Allí llegó brioso, inteligente, extrovertido y con un ego subido. Fue mi compañero de pupitre durante los nueve meses de curso y las seis horas de cada día. Un tiempo que da mucho para tratarse. Y para trabajar, hablar, reír, ser cómplices de pillerías, enfadarse y hasta odiarse fugazmente.
Amigo de confidencias íntimas, sobre todo de sus conquistas con femeninas, pronto puso descubierto su alma y la de su padre. Que fuera falangista, mujeriego y borrachín no fue óbice para que, como ya dije, lo adorara. Por él decidió sustituir el hábito negro que le esperaba por la bata blanca.
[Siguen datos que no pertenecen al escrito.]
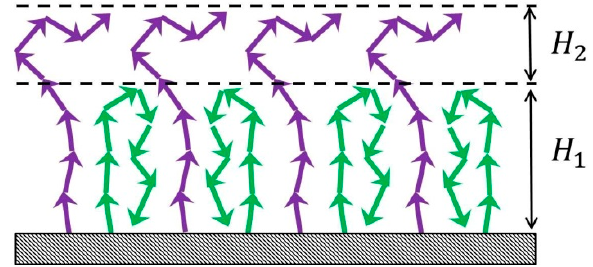
Figure 7. Schematic representation of the planar brush with two populations of chains (backfolded— green arrows and extended—violet arrows).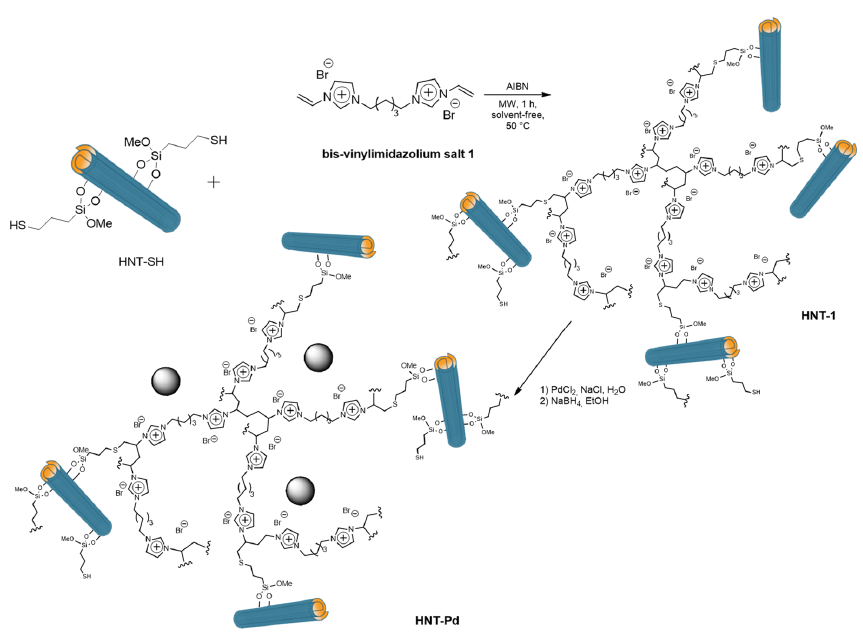
Figure 14. Schematic representation of the synthesis of HNTs-Pd catalyst.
Por eso cambió las lenguas de César, Cicerón y Jenofonte, que traducíamos en sexto, por las matemáticas, la física y la química que, tras una preparación intensiva durante el verano, necesitó para poder hacer el COU de Ciencias.
Por lo que me contaba cada lunes, estaba claro era un buen aprendiz de lo que su progenitor le marcaba en materia, para él, de muchachas. Fue, por supuesto, obediente -o respetuoso, quién sabe- en encaminarse hacia los estudios de Medicina, lo que suponía un ascenso social desde la más modesta de practicante que tenía el padre.
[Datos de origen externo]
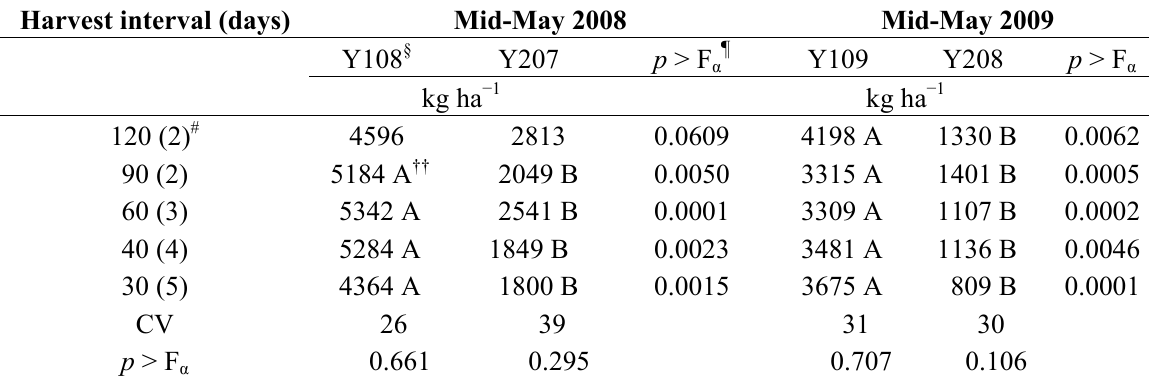
Table 5. Effects of harvest interval and harvest-duration † on post-season recovery yield per area of mixed native grass stands ‡ in mid-May of two consecutive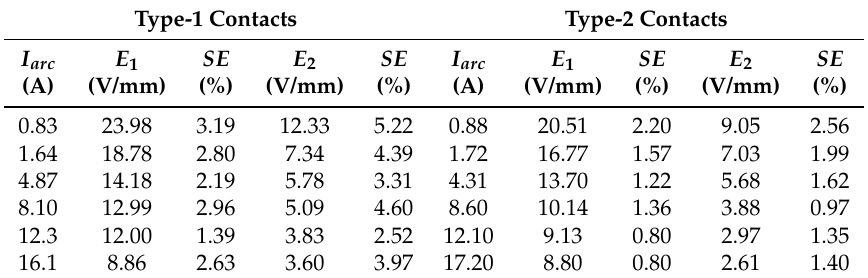
Table 2. Electric field fit values according to (4) for both cases at various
Todavía eran tiempos de sombra, pero ya me emocionaba yo con la gente valerosa que salía a la calle a pasearse a cuerpo para mostrar que vivía y anunciaba algo nuevo. Mi compañero de pupitre, sin embargo, era de los que decían mantenerse entre los neutrales. Esa mayoría silenciosa de estómagos agradecidos y mentes atemorizadas que alimentó a los reformistas del régimen.
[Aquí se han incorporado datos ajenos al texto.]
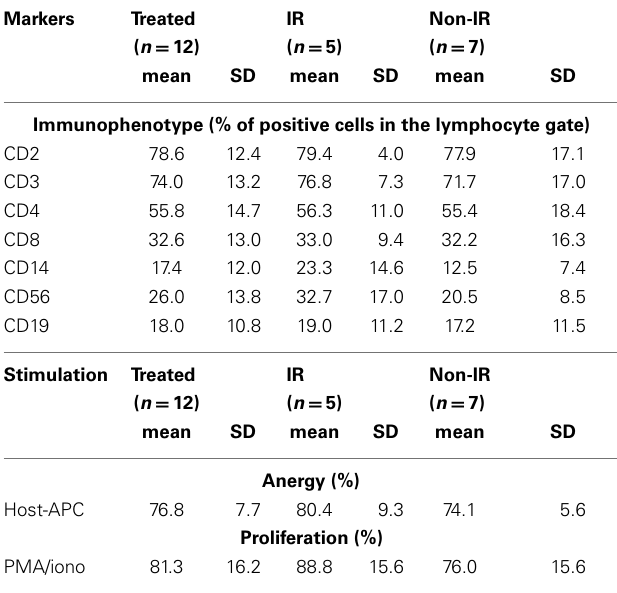
Table 2 | Immunophenotype and function of IL-10-DLI infused in patients of theALT-TEN trial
En los años siguientes nos vimos alguna que otra vez, sin que pasara de simples saludos o breves conversaciones. La última fue en 1982, cuando yo me dirigía a mi primera experiencia como opositor a la docencia y el ultimaba su carrera. El otro día vi su fotografía y también leí su autobiografía profesional. Ha pasado mucho tiempo y ya no es el joven de hace de más de treinta años. Su pelo ya tiene canas, pero conserva la mirada briosa. Las tierras de don Quijote -¡qué poco tenía de él!-, de donde era originario, acabaron siendo el escenario del destino que quería el falangista mujeriego y borrachín.